* **WHAT THE TASK REQUIRES**: Reproduce every line of the records below word for word, keeping them in the same order.

[Stored data]
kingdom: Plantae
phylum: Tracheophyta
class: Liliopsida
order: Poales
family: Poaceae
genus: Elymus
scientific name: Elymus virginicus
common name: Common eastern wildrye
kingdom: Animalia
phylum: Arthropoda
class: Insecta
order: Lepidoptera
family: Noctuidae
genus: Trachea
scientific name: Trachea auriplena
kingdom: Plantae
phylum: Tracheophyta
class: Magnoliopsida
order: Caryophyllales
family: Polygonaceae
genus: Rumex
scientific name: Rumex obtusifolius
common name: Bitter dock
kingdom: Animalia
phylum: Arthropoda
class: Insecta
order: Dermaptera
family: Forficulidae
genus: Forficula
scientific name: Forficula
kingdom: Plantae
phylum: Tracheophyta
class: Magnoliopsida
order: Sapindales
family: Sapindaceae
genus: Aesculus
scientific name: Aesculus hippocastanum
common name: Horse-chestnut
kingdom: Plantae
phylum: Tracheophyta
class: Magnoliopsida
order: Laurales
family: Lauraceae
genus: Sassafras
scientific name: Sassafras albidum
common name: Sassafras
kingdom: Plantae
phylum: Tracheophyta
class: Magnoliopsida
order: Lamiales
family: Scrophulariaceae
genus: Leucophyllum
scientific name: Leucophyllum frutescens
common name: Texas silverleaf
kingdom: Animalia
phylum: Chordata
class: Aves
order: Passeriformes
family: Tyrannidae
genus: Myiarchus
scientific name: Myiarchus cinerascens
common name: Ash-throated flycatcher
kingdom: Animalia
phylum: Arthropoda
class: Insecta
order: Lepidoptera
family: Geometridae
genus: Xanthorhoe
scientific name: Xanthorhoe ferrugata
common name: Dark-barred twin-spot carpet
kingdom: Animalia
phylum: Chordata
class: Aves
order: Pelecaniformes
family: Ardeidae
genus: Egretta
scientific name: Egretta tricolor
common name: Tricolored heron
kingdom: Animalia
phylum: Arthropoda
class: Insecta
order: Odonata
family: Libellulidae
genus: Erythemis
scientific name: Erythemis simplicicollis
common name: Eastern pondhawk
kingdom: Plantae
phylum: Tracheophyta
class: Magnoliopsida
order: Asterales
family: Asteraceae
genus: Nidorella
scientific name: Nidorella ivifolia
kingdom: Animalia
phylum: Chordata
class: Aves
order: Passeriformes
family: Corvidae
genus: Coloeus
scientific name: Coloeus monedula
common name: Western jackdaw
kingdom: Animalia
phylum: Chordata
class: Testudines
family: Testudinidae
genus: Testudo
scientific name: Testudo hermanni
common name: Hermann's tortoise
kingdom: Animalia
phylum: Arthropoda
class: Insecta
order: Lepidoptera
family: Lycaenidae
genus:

* **RESULT**:
kingdom: Plantae
phylum: Tracheophyta
class: Liliopsida
order: Poales
family: Poaceae
genus: Elymus
scientific name: Elymus virginicus
common name: Common eastern wildrye
kingdom: Animalia
phylum: Arthropoda
class: Insecta
order: Lepidoptera
family: Noctuidae
genus: Trachea
scientific name: Trachea auriplena
kingdom: Plantae
phylum: Tracheophyta
class: Magnoliopsida
order: Caryophyllales
family: Polygonaceae
genus: Rumex
scientific name: Rumex obtusifolius
common name: Bitter dock
kingdom: Animalia
phylum: Arthropoda
class: Insecta
order: Dermaptera
family: Forficulidae
genus: Forficula
scientific name: Forficula
kingdom: Plantae
phylum: Tracheophyta
class: Magnoliopsida
order: Sapindales
family: Sapindaceae
genus: Aesculus
scientific name: Aesculus hippocastanum
common name: Horse-chestnut
kingdom: Plantae
phylum: Tracheophyta
class: Magnoliopsida
order: Laurales
family: Lauraceae
genus: Sassafras
scientific name: Sassafras albidum
common name: Sassafras
kingdom: Plantae
phylum: Tracheophyta
class: Magnoliopsida
order: Lamiales
family: Scrophulariaceae
genus: Leucophyllum
scientific name: Leucophyllum frutescens
common name: Texas silverleaf
kingdom: Animalia
phylum: Chordata
class: Aves
order: Passeriformes
family: Tyrannidae
genus: Myiarchus
scientific name: Myiarchus cinerascens
common name: Ash-throated flycatcher
kingdom: Animalia
phylum: Arthropoda
class: Insecta
order: Lepidoptera
family: Geometridae
genus: Xanthorhoe
scientific name: Xanthorhoe ferrugata
common name: Dark-barred twin-spot carpet
kingdom: Animalia
phylum: Chordata
class: Aves
order: Pelecaniformes
family: Ardeidae
genus: Egretta
scientific name: Egretta tricolor
common name: Tricolored heron
kingdom: Animalia
phylum: Arthropoda
class: Insecta
order: Odonata
family: Libellulidae
genus: Erythemis
scientific name: Erythemis simplicicollis
common name: Eastern pondhawk
kingdom: Plantae
phylum: Tracheophyta
class: Magnoliopsida
order: Asterales
family: Asteraceae
genus: Nidorella
scientific name: Nidorella ivifolia
kingdom: Animalia
phylum: Chordata
class: Aves
order: Passeriformes
family: Corvidae
genus: Coloeus
scientific name: Coloeus monedula
common name: Western jackdaw
kingdom: Animalia
phylum: Chordata
class: Testudines
family: Testudinidae
genus: Testudo
scientific name: Testudo hermanni
common name: Hermann's tortoise
kingdom: Animalia
phylum: Arthropoda
class: Insecta
order: Lepidoptera
family: Lycaenidae
genus:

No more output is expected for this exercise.